(Change detection outputs)
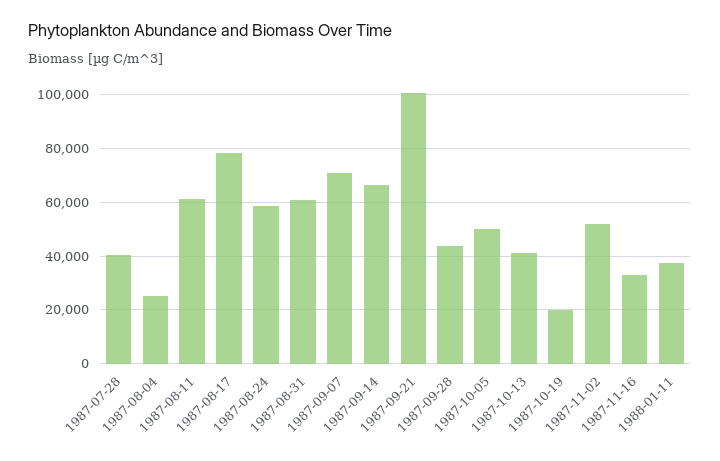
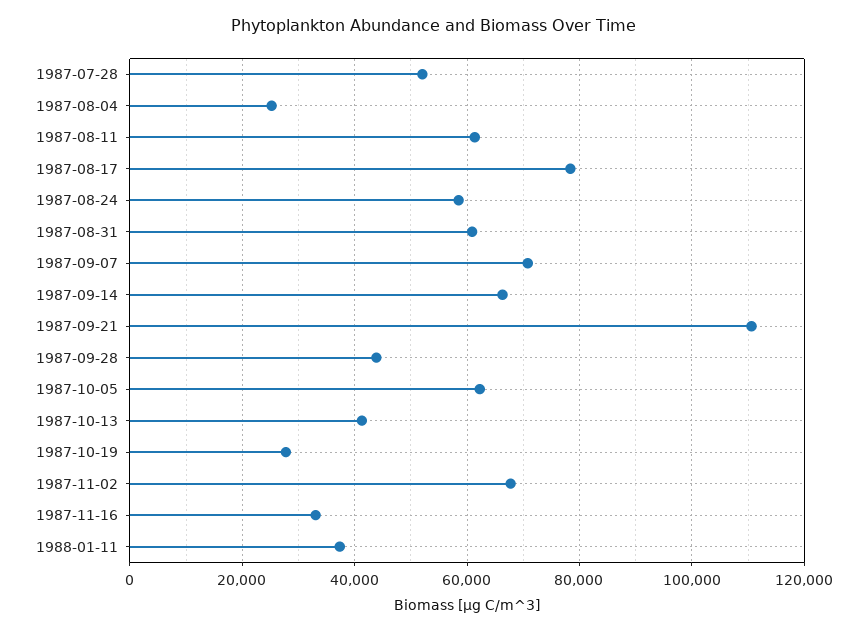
  {
-   "1987-07-28": 40000,
+   "1987-07-28": 52000,
    "1987-08-04": 26000,
    "1987-08-11": 62000,
    "1987-08-17": 78000,
    "1987-08-24": 58000,
    "1987-08-31": 60000,
    "1987-09-07": 70000,
    "1987-09-14": 66000,
-   "1987-09-21": 100000,
+   "1987-09-21": 110000,
    "1987-09-28": 44000,
-   "1987-10-05": 50000,
+   "1987-10-05": 62000,
    "1987-10-13": 42000,
-   "1987-10-19": 20000,
+   "1987-10-19": 28000,
-   "1987-11-02": 52500,
+   "1987-11-02": 68000,
    "1987-11-16": 34000,
    "1988-01-11": 38000
  }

WHAT TO PRODUCE
Exact copy, pictures excluded: restate every record above word for word.

YOUR RESPONSE
  {
-   "1987-07-28": 40000,
+   "1987-07-28": 52000,
    "1987-08-04": 26000,
    "1987-08-11": 62000,
    "1987-08-17": 78000,
    "1987-08-24": 58000,
    "1987-08-31": 60000,
    "1987-09-07": 70000,
    "1987-09-14": 66000,
-   "1987-09-21": 100000,
+   "1987-09-21": 110000,
    "1987-09-28": 44000,
-   "1987-10-05": 50000,
+   "1987-10-05": 62000,
    "1987-10-13": 42000,
-   "1987-10-19": 20000,
+   "1987-10-19": 28000,
-   "1987-11-02": 52500,
+   "1987-11-02": 68000,
    "1987-11-16": 34000,
    "1988-01-11": 38000
  }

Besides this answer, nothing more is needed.